AssertionError: index range error #56

Closed wjx-git closed 5 years ago

wjx-git commented 5 years ago

Traceback (most recent call last): File "/home/ayg/anaconda3/lib/python3.6/site-packages/torch/utils/data/_utils/worker.py", line 99, in _worker_loop samples = collate_fn([dataset[i] for i in batch_indices]) File "/home/ayg/anaconda3/lib/python3.6/site-packages/torch/utils/data/_utils/worker.py", line 99, in samples = collate_fn([dataset[i] for i in batch_indices]) File "/home/ayg/workspace/crnn/lib/dataset.py", line 59, in getitem return self[index + 1] File "/home/ayg/workspace/crnn/lib/dataset.py", line 59, in getitem return self[index + 1] File "/home/ayg/workspace/crnn/lib/dataset.py", line 59, in getitem return self[index + 1] [Previous line repeated 184 more times] File "/home/ayg/workspace/crnn/lib/dataset.py", line 44, in getitem assert index <= len(self), 'index range error' AssertionError: index range error

在报错之前出现很多错误的图片: Corrupted image for 1628 Corrupted image for 1630 Corrupted image for 1632 Corrupted image for 1634 ...
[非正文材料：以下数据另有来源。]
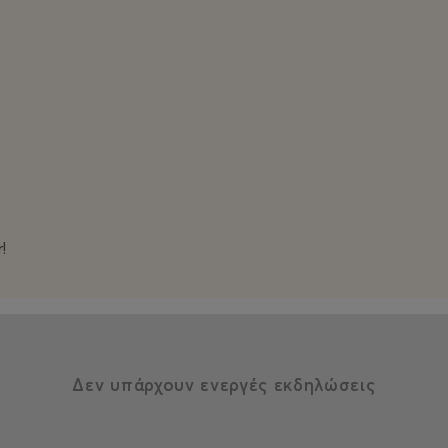
!
Δεν υπάρχουν ενεργές εκδηλώσεις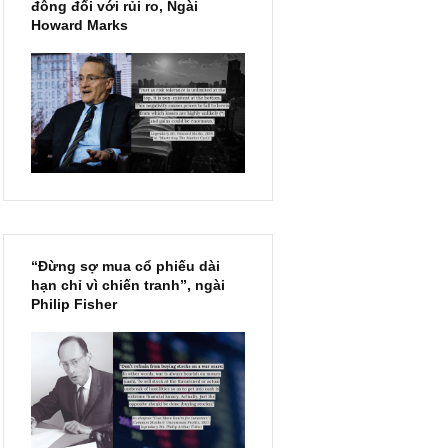
Chu kỳ trong thái độ của đám
đông đối với rủi ro, Ngài
Howard Marks
“Đừng sợ mua cổ phiếu dài
hạn chỉ vì chiến tranh”, ngài
Philip Fisher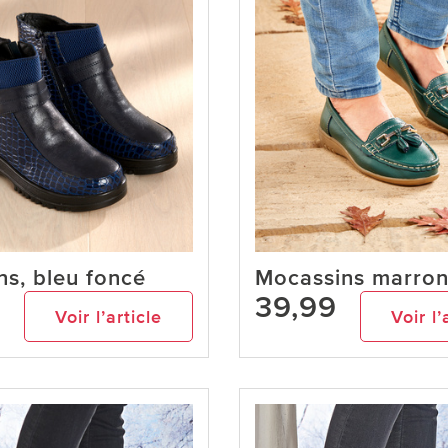
ons, bleu foncé
Mocassins marro
9
39,99
Voir l’article
Voir l’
错误信息来源: def _process_next_batch(self, batch): self.rcvd_idx += 1 self._put_indices() if isinstance(batch, _utils.ExceptionWrapper):

make multiline KeyError msg readable by working around

        # a python bug https://bugs.python.org/issue2651
        if batch.exc_type == KeyError and "\n" in batch.exc_msg:
            raise Exception("KeyError:" + batch.exc_msg)
        else:
            raise batch.exc_type(batch.exc_msg)
    return batch

有人遇到这个问题吗?是否和Corrupted image 的出现有关?

wjx-git commented 5 years ago

原因就是由于Corrupted image导致的。 在创建lmdb格式数据时,需要将str类型数据转成bytes才行,所以我把原文中得到代码改成下面这样, def writeCache(env, cache): with env.begin(write=True) as txn: for k, v in cache.items():

图像名为bytes类型,而label为str类型,k为str类型,需要将str类型转为bytes类型

        if isinstance(v, bytes):
            txn.put(k.encode(), v)  # 添加数据和键值
        elif isinstance(v, str):
            txn.put(k.encode(), v.encode())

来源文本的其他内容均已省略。